START Data shown

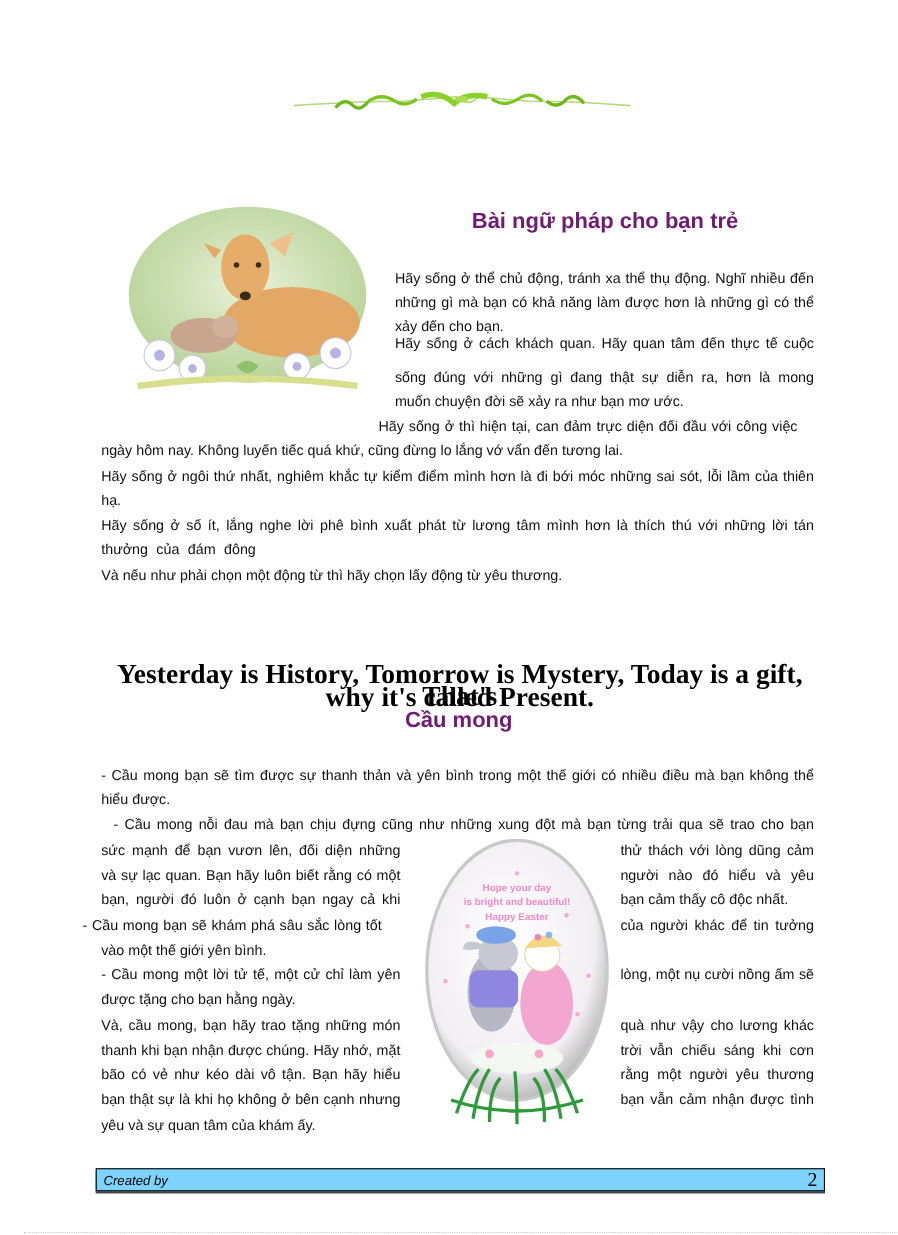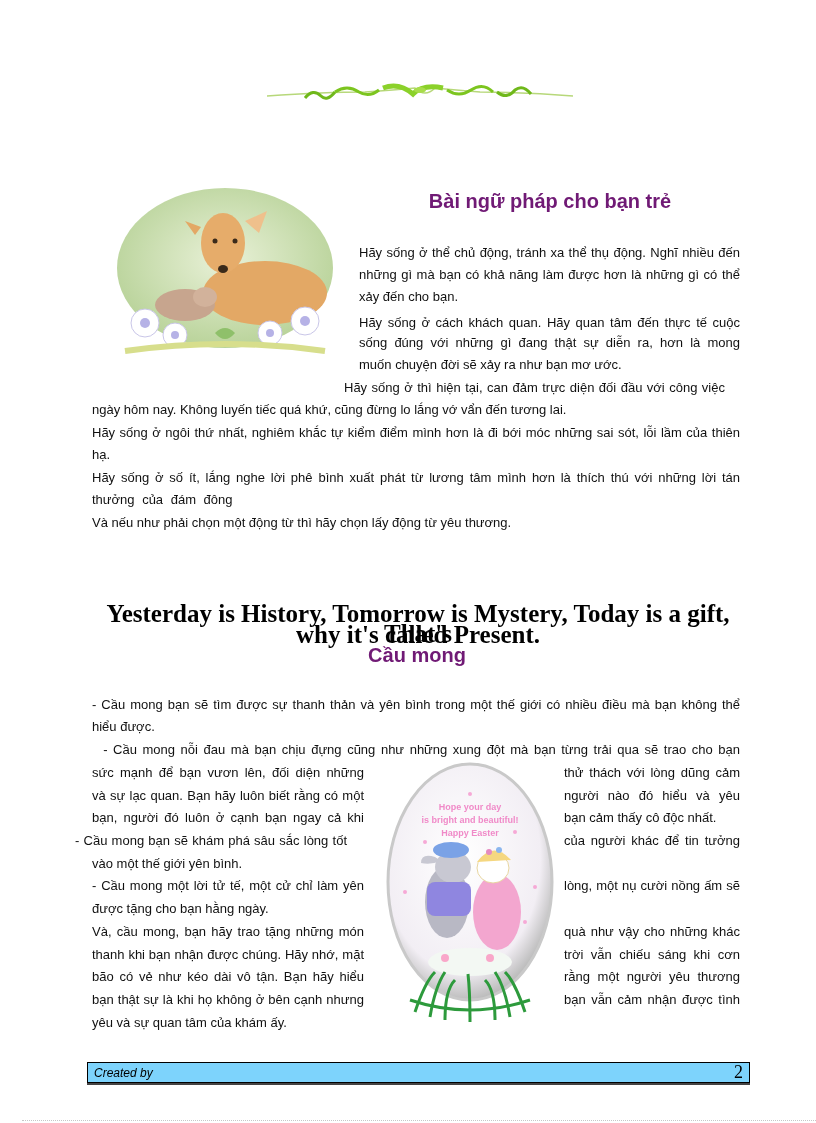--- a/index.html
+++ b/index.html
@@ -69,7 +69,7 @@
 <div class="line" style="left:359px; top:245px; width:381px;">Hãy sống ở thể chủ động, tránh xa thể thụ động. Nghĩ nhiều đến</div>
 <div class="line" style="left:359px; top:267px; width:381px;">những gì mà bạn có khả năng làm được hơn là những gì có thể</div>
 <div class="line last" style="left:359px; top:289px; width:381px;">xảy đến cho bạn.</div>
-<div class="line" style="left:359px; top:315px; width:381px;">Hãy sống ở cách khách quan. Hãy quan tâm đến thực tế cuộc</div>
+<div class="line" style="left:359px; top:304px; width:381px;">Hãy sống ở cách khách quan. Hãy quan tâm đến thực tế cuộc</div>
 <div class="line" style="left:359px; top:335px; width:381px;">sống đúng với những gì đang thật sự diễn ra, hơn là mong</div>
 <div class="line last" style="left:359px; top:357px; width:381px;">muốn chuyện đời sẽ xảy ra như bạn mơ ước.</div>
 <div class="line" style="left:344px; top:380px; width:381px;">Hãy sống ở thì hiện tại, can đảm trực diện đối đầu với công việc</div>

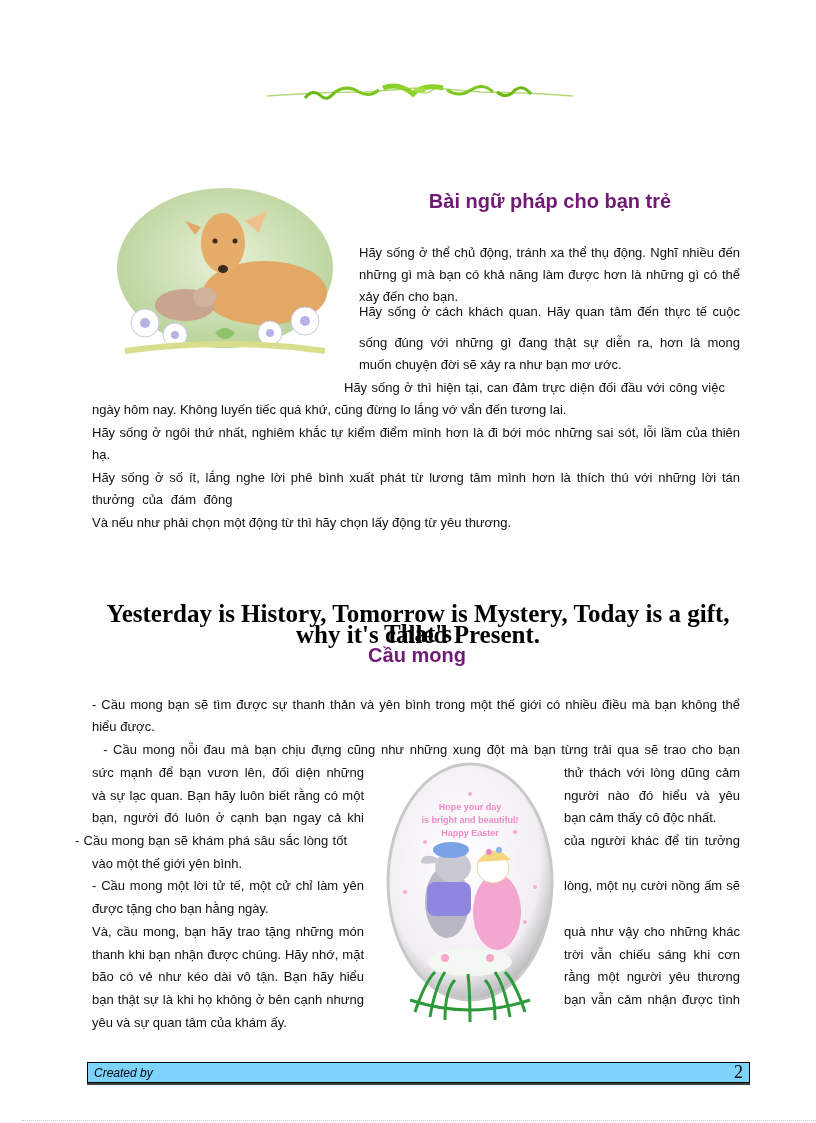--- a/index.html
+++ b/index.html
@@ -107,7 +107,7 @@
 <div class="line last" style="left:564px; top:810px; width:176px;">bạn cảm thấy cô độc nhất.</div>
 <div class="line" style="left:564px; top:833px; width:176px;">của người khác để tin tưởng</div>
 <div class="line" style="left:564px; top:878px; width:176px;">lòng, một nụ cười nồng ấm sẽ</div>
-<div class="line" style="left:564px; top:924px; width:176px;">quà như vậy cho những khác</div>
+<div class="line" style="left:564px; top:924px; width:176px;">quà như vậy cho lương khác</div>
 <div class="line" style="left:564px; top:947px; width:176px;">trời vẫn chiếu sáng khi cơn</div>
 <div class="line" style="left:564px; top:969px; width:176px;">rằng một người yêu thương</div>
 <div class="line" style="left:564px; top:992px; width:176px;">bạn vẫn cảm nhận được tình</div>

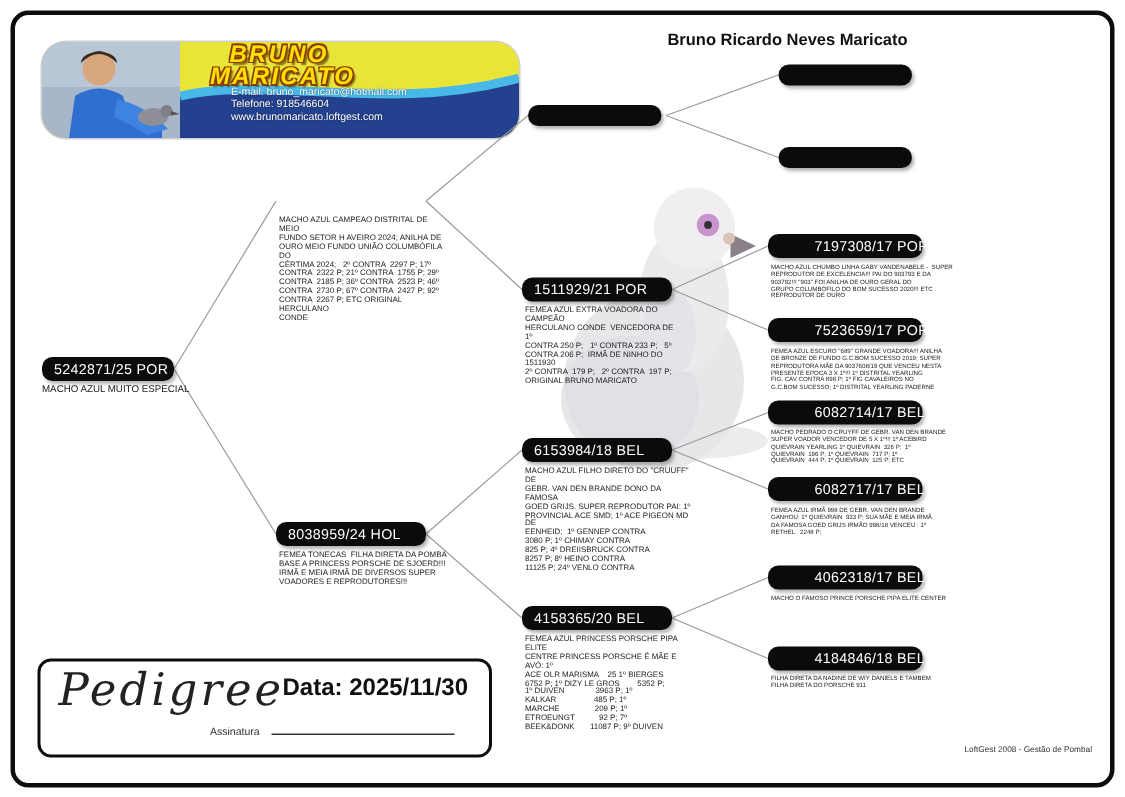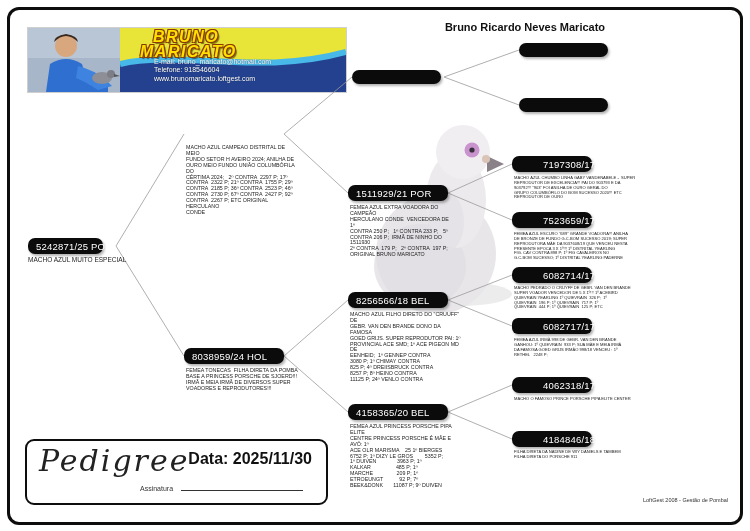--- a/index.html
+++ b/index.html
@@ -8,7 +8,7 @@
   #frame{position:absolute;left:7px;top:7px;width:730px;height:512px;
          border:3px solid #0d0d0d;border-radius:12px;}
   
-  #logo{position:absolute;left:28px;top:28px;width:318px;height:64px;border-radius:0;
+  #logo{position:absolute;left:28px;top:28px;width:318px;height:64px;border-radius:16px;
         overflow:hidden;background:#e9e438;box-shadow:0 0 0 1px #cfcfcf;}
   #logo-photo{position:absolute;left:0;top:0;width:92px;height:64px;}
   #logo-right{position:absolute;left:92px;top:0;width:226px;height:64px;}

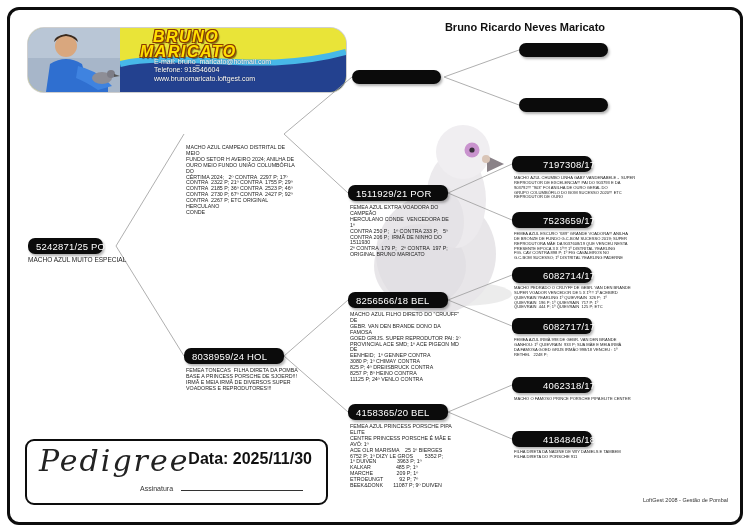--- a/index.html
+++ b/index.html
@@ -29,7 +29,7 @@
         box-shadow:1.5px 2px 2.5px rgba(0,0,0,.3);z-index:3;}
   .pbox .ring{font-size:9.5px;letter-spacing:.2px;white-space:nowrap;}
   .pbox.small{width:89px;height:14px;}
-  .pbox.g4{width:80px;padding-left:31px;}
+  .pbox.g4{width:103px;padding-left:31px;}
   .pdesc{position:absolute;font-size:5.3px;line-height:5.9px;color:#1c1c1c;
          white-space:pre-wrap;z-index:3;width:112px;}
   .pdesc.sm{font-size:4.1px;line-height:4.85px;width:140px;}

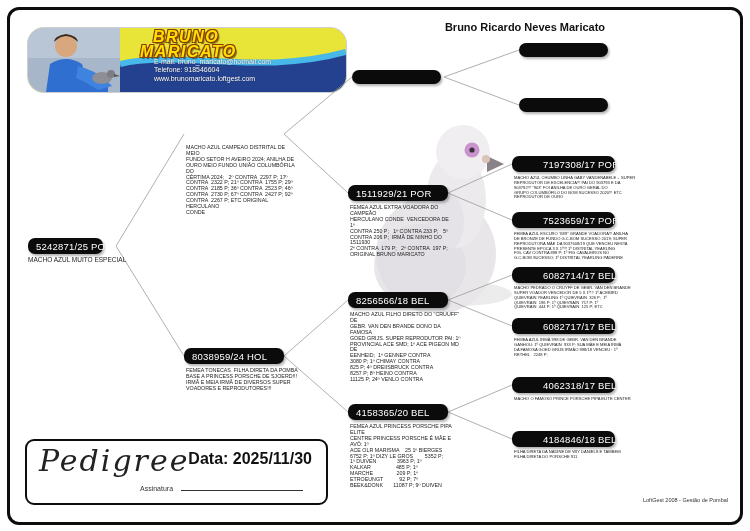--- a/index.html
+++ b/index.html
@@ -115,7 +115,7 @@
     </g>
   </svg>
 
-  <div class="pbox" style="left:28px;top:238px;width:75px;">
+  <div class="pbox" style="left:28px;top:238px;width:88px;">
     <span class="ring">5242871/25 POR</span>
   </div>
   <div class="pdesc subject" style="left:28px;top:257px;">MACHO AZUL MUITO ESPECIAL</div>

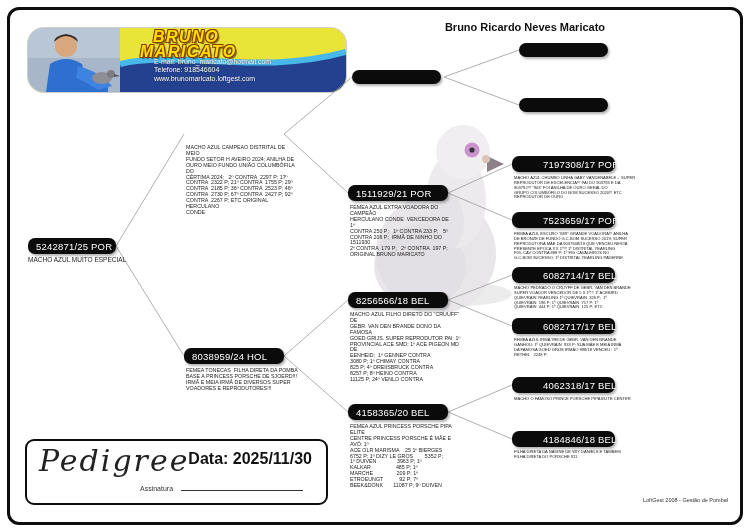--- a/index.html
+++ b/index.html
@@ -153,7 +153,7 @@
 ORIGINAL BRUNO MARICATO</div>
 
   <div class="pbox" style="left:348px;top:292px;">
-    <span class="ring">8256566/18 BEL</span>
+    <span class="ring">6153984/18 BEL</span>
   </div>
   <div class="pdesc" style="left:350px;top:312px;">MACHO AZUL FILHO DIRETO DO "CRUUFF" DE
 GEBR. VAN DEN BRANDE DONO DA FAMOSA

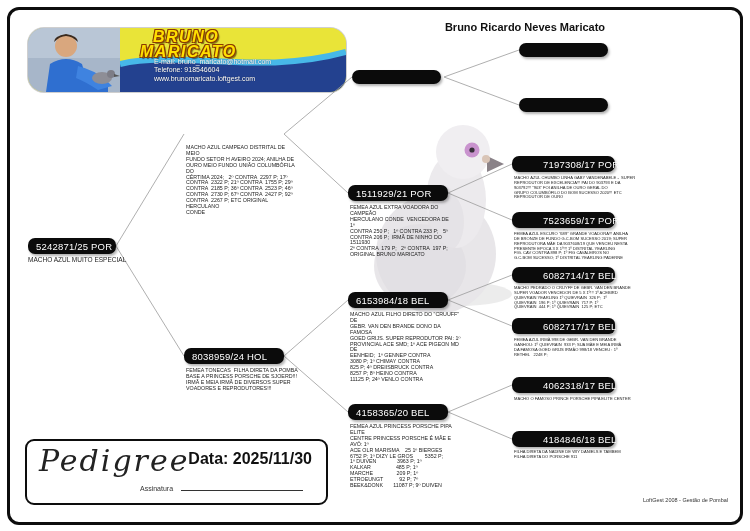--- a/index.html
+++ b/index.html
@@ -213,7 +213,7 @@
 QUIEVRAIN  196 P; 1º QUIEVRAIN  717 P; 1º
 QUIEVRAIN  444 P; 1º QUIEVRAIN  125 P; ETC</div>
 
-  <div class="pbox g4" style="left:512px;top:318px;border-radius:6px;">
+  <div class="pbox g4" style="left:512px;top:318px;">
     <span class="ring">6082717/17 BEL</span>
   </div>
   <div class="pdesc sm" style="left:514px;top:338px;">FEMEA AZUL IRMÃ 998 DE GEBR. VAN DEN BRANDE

END Data shown

* **Task objective**: All of the material above is to be retyped exactly, with no pictures included.

* **Answer to the exercise**:
--- a/index.html
+++ b/index.html
@@ -69,7 +69,7 @@
 <div class="line" style="left:359px; top:245px; width:381px;">Hãy sống ở thể chủ động, tránh xa thể thụ động. Nghĩ nhiều đến</div>
 <div class="line" style="left:359px; top:267px; width:381px;">những gì mà bạn có khả năng làm được hơn là những gì có thể</div>
 <div class="line last" style="left:359px; top:289px; width:381px;">xảy đến cho bạn.</div>
-<div class="line" style="left:359px; top:315px; width:381px;">Hãy sống ở cách khách quan. Hãy quan tâm đến thực tế cuộc</div>
+<div class="line" style="left:359px; top:304px; width:381px;">Hãy sống ở cách khách quan. Hãy quan tâm đến thực tế cuộc</div>
 <div class="line" style="left:359px; top:335px; width:381px;">sống đúng với những gì đang thật sự diễn ra, hơn là mong</div>
 <div class="line last" style="left:359px; top:357px; width:381px;">muốn chuyện đời sẽ xảy ra như bạn mơ ước.</div>
 <div class="line" style="left:344px; top:380px; width:381px;">Hãy sống ở thì hiện tại, can đảm trực diện đối đầu với công việc</div>

--- a/index.html
+++ b/index.html
@@ -107,7 +107,7 @@
 <div class="line last" style="left:564px; top:810px; width:176px;">bạn cảm thấy cô độc nhất.</div>
 <div class="line" style="left:564px; top:833px; width:176px;">của người khác để tin tưởng</div>
 <div class="line" style="left:564px; top:878px; width:176px;">lòng, một nụ cười nồng ấm sẽ</div>
-<div class="line" style="left:564px; top:924px; width:176px;">quà như vậy cho những khác</div>
+<div class="line" style="left:564px; top:924px; width:176px;">quà như vậy cho lương khác</div>
 <div class="line" style="left:564px; top:947px; width:176px;">trời vẫn chiếu sáng khi cơn</div>
 <div class="line" style="left:564px; top:969px; width:176px;">rằng một người yêu thương</div>
 <div class="line" style="left:564px; top:992px; width:176px;">bạn vẫn cảm nhận được tình</div>

--- a/index.html
+++ b/index.html
@@ -8,7 +8,7 @@
   #frame{position:absolute;left:7px;top:7px;width:730px;height:512px;
          border:3px solid #0d0d0d;border-radius:12px;}
   
-  #logo{position:absolute;left:28px;top:28px;width:318px;height:64px;border-radius:0;
+  #logo{position:absolute;left:28px;top:28px;width:318px;height:64px;border-radius:16px;
         overflow:hidden;background:#e9e438;box-shadow:0 0 0 1px #cfcfcf;}
   #logo-photo{position:absolute;left:0;top:0;width:92px;height:64px;}
   #logo-right{position:absolute;left:92px;top:0;width:226px;height:64px;}

--- a/index.html
+++ b/index.html
@@ -29,7 +29,7 @@
         box-shadow:1.5px 2px 2.5px rgba(0,0,0,.3);z-index:3;}
   .pbox .ring{font-size:9.5px;letter-spacing:.2px;white-space:nowrap;}
   .pbox.small{width:89px;height:14px;}
-  .pbox.g4{width:80px;padding-left:31px;}
+  .pbox.g4{width:103px;padding-left:31px;}
   .pdesc{position:absolute;font-size:5.3px;line-height:5.9px;color:#1c1c1c;
          white-space:pre-wrap;z-index:3;width:112px;}
   .pdesc.sm{font-size:4.1px;line-height:4.85px;width:140px;}

--- a/index.html
+++ b/index.html
@@ -115,7 +115,7 @@
     </g>
   </svg>
 
-  <div class="pbox" style="left:28px;top:238px;width:75px;">
+  <div class="pbox" style="left:28px;top:238px;width:88px;">
     <span class="ring">5242871/25 POR</span>
   </div>
   <div class="pdesc subject" style="left:28px;top:257px;">MACHO AZUL MUITO ESPECIAL</div>

--- a/index.html
+++ b/index.html
@@ -153,7 +153,7 @@
 ORIGINAL BRUNO MARICATO</div>
 
   <div class="pbox" style="left:348px;top:292px;">
-    <span class="ring">8256566/18 BEL</span>
+    <span class="ring">6153984/18 BEL</span>
   </div>
   <div class="pdesc" style="left:350px;top:312px;">MACHO AZUL FILHO DIRETO DO "CRUUFF" DE
 GEBR. VAN DEN BRANDE DONO DA FAMOSA

--- a/index.html
+++ b/index.html
@@ -213,7 +213,7 @@
 QUIEVRAIN  196 P; 1º QUIEVRAIN  717 P; 1º
 QUIEVRAIN  444 P; 1º QUIEVRAIN  125 P; ETC</div>
 
-  <div class="pbox g4" style="left:512px;top:318px;border-radius:6px;">
+  <div class="pbox g4" style="left:512px;top:318px;">
     <span class="ring">6082717/17 BEL</span>
   </div>
   <div class="pdesc sm" style="left:514px;top:338px;">FEMEA AZUL IRMÃ 998 DE GEBR. VAN DEN BRANDE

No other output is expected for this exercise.